§ **Exercise description**: Look through the records below for the line with "Our app can". Return that line and each one after it up to and including the line with "affect the price", exactly.

*** Dataset ***

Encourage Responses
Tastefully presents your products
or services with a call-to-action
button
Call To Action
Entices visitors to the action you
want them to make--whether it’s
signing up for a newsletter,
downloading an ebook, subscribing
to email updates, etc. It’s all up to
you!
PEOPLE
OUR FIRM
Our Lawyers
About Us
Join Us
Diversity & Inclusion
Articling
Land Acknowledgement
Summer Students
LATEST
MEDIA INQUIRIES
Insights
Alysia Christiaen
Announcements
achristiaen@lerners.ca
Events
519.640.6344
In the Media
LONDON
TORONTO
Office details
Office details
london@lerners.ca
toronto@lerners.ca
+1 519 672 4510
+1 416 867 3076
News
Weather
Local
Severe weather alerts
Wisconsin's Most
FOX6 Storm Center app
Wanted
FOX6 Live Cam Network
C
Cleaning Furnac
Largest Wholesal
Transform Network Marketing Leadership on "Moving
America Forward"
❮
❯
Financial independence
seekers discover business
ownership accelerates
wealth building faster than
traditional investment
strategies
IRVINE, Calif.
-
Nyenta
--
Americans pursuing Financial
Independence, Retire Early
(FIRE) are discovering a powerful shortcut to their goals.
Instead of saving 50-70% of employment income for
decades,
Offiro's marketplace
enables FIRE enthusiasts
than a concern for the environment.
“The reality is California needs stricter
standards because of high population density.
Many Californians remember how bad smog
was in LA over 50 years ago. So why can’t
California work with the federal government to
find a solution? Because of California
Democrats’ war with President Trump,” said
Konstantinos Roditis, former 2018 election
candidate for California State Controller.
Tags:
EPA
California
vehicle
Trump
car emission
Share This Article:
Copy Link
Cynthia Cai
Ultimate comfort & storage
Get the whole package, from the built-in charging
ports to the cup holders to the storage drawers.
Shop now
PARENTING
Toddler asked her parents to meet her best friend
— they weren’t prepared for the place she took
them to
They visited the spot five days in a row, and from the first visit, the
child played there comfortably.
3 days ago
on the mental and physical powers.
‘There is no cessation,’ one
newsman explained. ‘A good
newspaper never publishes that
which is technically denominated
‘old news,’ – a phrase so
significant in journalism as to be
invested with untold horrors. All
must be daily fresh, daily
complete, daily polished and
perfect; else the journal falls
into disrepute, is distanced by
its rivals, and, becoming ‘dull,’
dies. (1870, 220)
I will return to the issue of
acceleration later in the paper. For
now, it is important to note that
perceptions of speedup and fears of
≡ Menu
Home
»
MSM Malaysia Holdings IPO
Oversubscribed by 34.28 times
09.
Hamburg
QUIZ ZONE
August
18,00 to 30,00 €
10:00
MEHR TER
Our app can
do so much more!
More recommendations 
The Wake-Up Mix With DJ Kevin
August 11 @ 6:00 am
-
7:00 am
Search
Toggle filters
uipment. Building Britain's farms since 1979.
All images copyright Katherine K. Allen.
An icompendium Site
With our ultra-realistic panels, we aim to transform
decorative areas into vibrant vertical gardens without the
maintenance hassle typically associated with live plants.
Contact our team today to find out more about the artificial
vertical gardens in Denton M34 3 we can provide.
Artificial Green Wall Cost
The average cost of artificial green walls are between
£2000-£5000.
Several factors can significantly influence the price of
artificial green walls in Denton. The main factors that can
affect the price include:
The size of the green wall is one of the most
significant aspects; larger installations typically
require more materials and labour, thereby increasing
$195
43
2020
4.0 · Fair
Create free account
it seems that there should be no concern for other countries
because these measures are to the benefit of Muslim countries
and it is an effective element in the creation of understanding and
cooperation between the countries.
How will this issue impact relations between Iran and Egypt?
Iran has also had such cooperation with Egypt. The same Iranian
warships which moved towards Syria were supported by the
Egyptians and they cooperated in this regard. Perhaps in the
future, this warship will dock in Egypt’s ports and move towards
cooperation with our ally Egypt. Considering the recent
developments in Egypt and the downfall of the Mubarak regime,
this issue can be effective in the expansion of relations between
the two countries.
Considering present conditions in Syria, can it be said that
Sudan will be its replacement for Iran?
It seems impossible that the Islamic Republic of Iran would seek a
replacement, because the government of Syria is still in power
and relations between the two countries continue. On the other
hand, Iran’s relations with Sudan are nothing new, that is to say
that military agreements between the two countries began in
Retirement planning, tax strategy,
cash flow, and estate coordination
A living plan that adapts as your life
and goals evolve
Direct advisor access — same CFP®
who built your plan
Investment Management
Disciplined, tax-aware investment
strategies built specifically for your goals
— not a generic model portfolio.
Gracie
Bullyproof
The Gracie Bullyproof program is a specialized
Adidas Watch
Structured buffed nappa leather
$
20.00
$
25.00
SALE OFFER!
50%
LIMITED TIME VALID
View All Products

*** End of Dataset ***

§ **Task output**:
Our app can
do so much more!
More recommendations 
The Wake-Up Mix With DJ Kevin
August 11 @ 6:00 am
-
7:00 am
Search
Toggle filters
uipment. Building Britain's farms since 1979.
All images copyright Katherine K. Allen.
An icompendium Site
With our ultra-realistic panels, we aim to transform
decorative areas into vibrant vertical gardens without the
maintenance hassle typically associated with live plants.
Contact our team today to find out more about the artificial
vertical gardens in Denton M34 3 we can provide.
Artificial Green Wall Cost
The average cost of artificial green walls are between
£2000-£5000.
Several factors can significantly influence the price of
artificial green walls in Denton. The main factors that can
affect the price include:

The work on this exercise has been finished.